The group, expected to release its findings in early 2011, will report on the value and potential value of HIAs; impediments and countervailing factors that have limited their practice to date; circumstances, criteria, concepts, tools and information required for conducting the assessments; and the types, structure and content of HIAs.
Raja also has just been awarded a two-year, $88,000 grant from the Healthy Kids Healthy Communities Initiative of the Robert Wood Johnson Foundation to assess healthy eating and active living policies and environments in the City of Buffalo.

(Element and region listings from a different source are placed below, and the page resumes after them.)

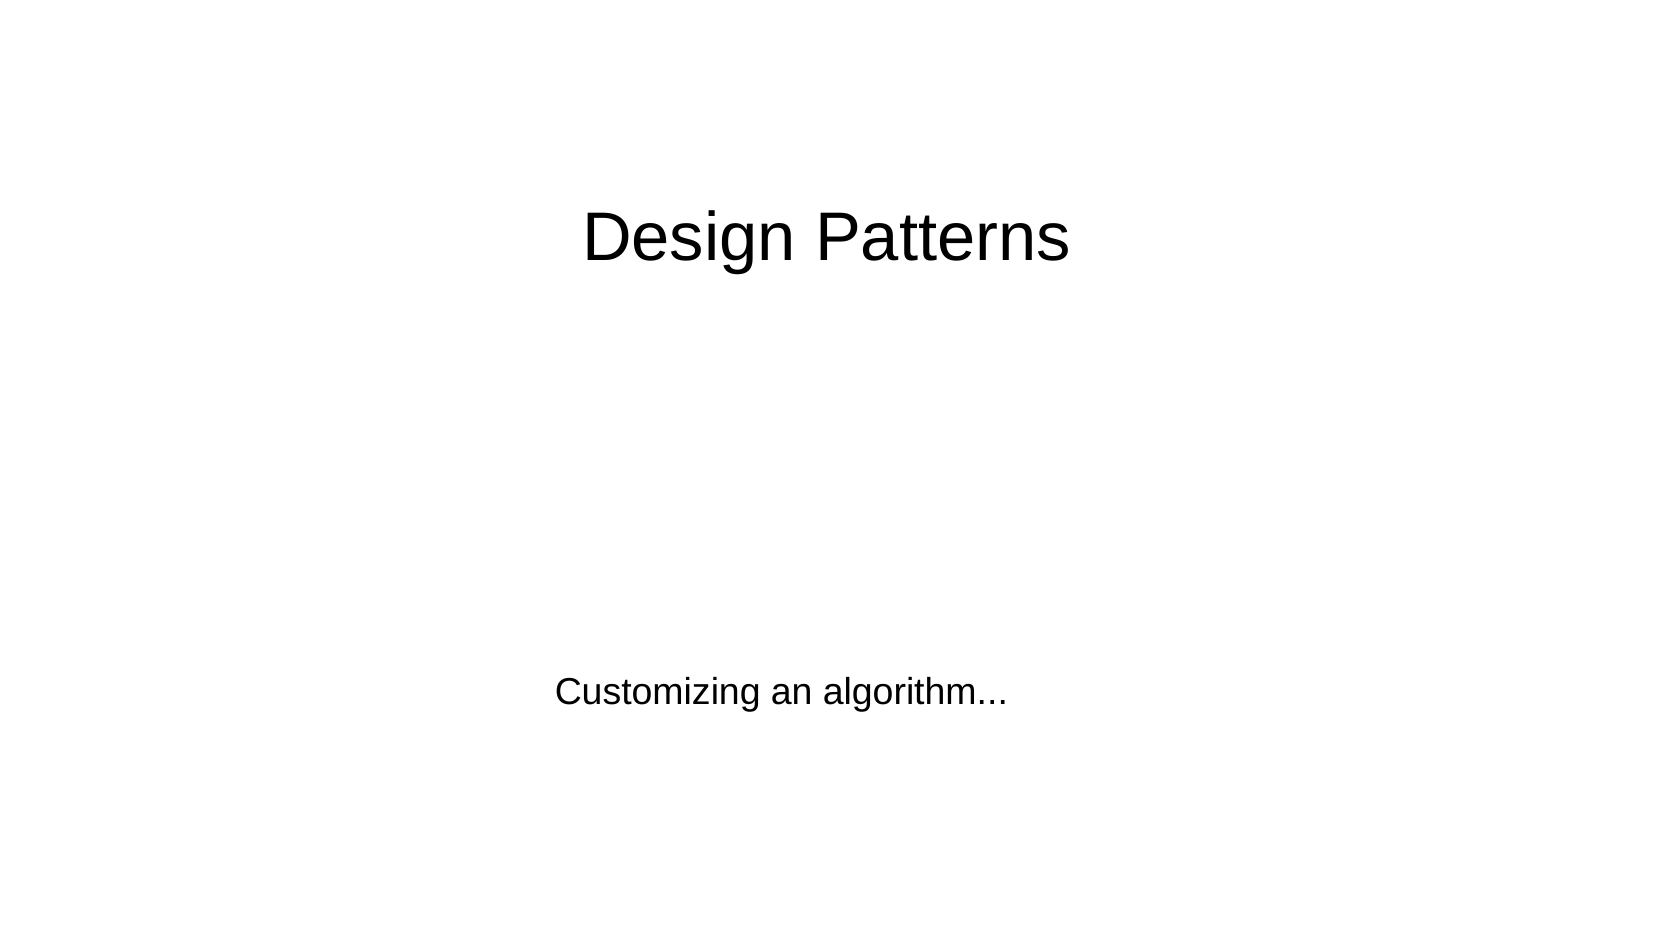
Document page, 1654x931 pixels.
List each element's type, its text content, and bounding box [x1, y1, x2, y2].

text_box Customizing an algorithm... [540, 663, 1024, 721]
title Design Patterns [82, 37, 1571, 436]
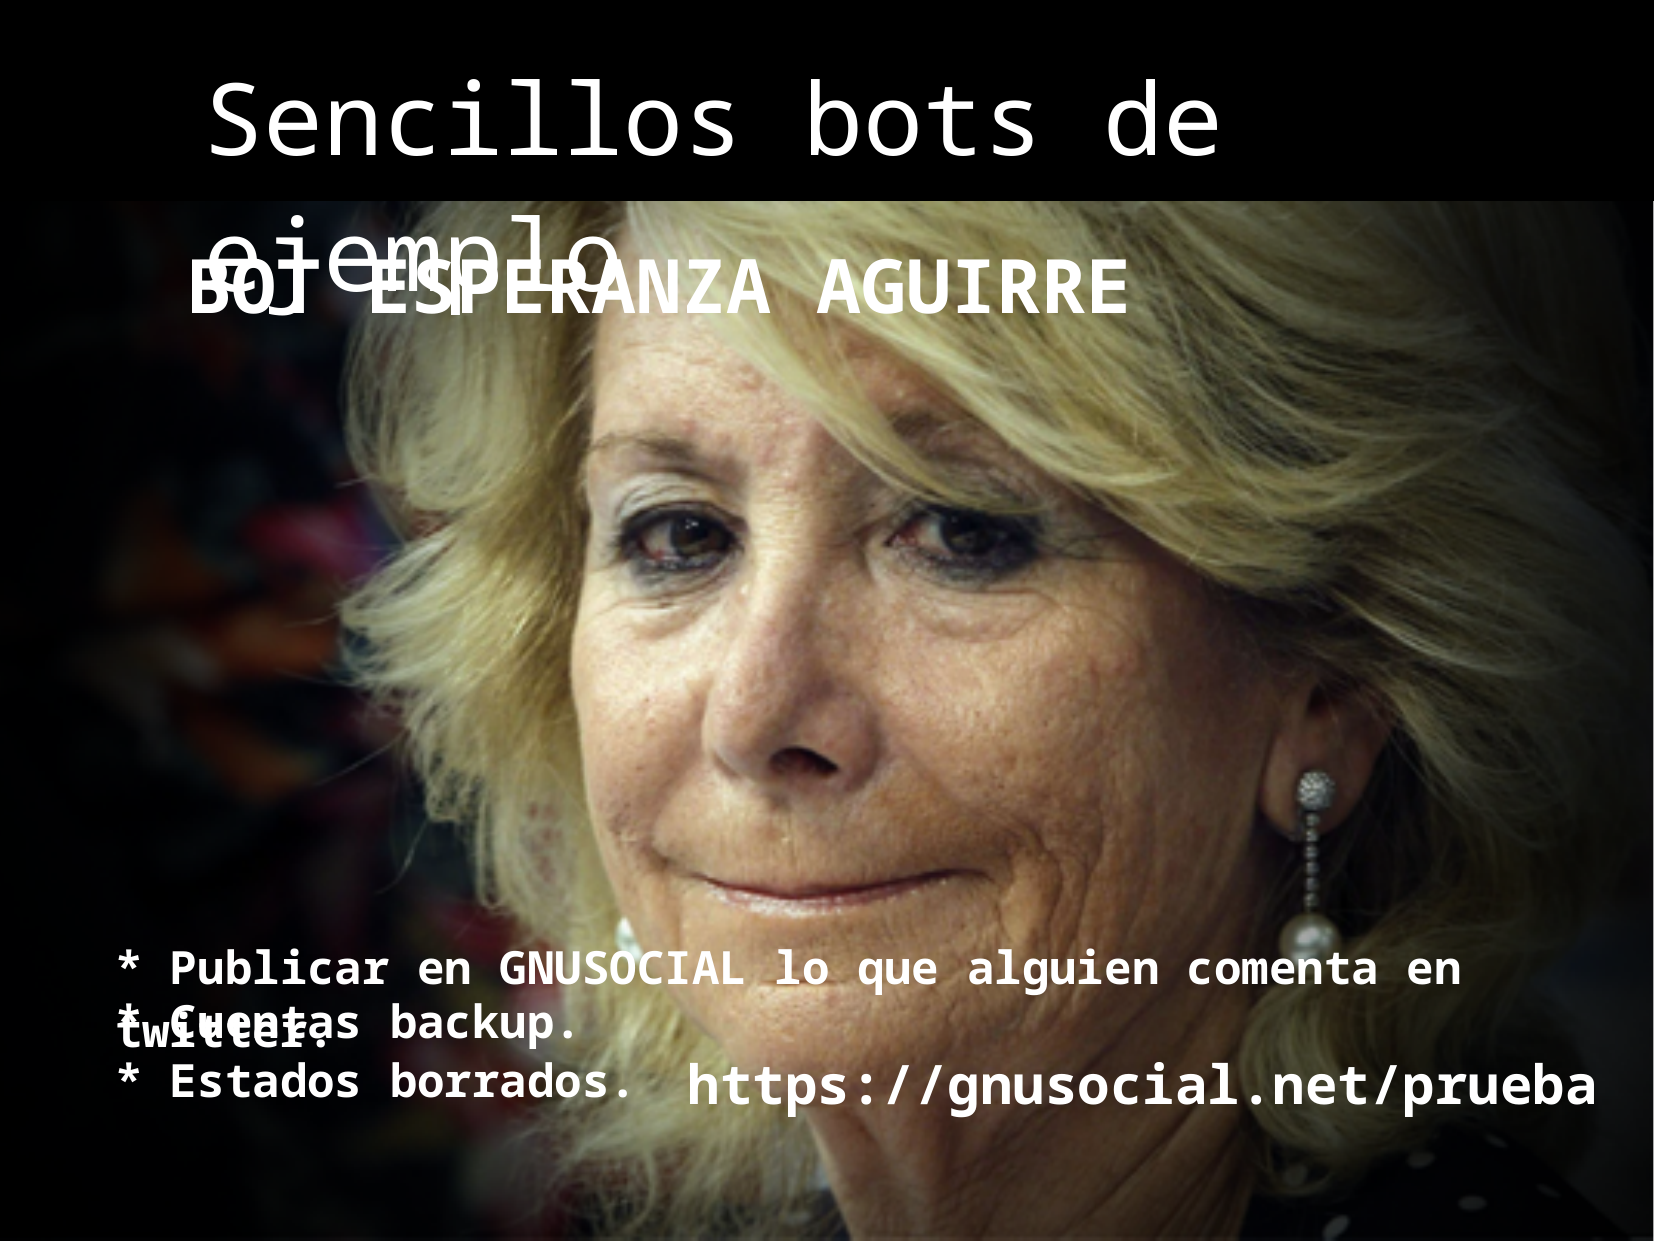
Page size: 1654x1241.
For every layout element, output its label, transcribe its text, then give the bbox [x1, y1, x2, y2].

text_box https://gnusocial.net/prueba [673, 1039, 1654, 1145]
text_box * Publicar en GNUSOCIAL lo que alguien comenta en twitter. [100, 928, 1601, 981]
picture [0, 201, 1654, 1241]
text_box * Estados borrados. [100, 1040, 673, 1140]
text_box * Cuentas backup. [100, 981, 1601, 1040]
text_box [0, 0, 1654, 201]
text_box BOT ESPERANZA AGUIRRE [171, 225, 1654, 331]
text_box Sencillos bots de ejemplo [188, 41, 1571, 177]
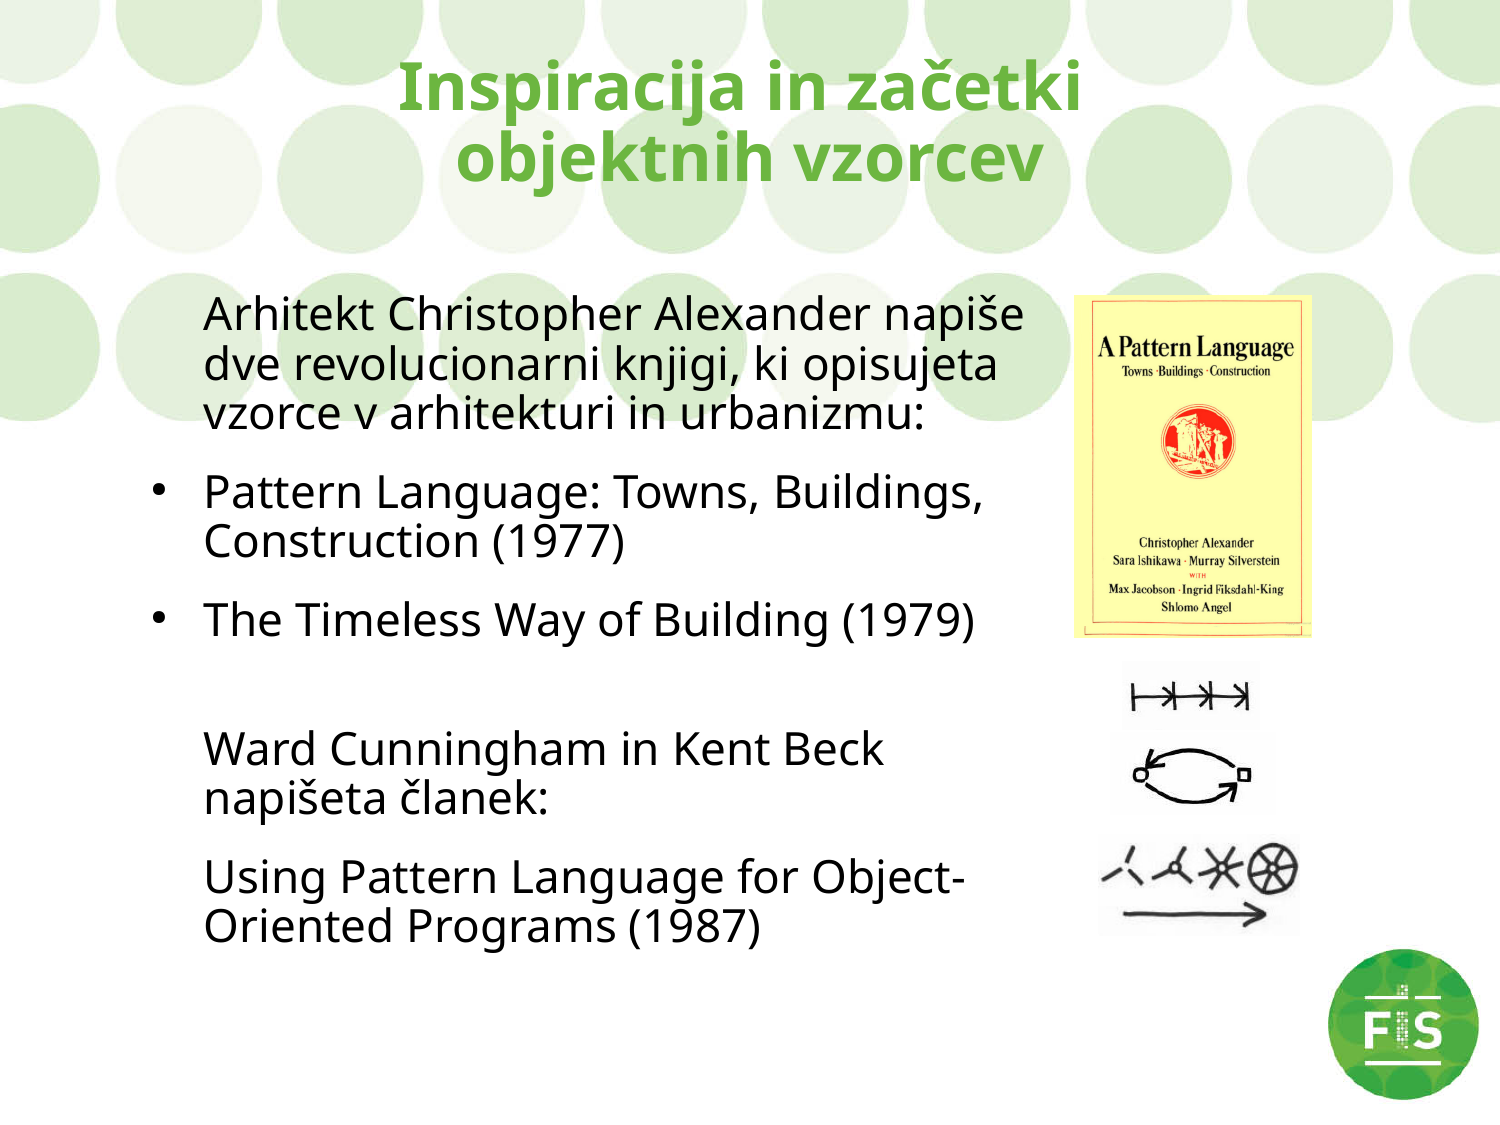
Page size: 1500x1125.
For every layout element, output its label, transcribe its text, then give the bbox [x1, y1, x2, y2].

picture [0, 0, 1500, 1125]
title Inspiracija in začetki objektnih vzorcev [75, 45, 1425, 233]
list Arhitekt Christopher Alexander napiše dve revolucionarni knjigi, ki opisujeta vzorce v arhitekturi in urbanizmu: Pattern Language: Towns, Buildings, Construction (1977) The Timeless Way of Building (1979) Ward Cunningham in Kent Beck napišeta članek: Using Pattern Language for Object-Oriented Programs (1987) [118, 283, 1075, 1087]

The assessment effort is part of a larger community partnership to assess and modify healthy eating and active living policies in the City of Buffalo led by the Buffalo Niagara Medical Campus Inc.
A civil engineer and urban planner, Raja’ community-grounded research focuses on planning and design for healthy communities, the fiscal dimensions of planning and the influence of the food and built environments on obesity and physical activity.
Her local research partners have included the Buffalo Niagara Medical Campus, the Massachusetts Avenue Project, the Town of Amherst and Green Options Buffalo. Her work supports and is supported by UB’s Civic Engagement and Public Policy research initiative.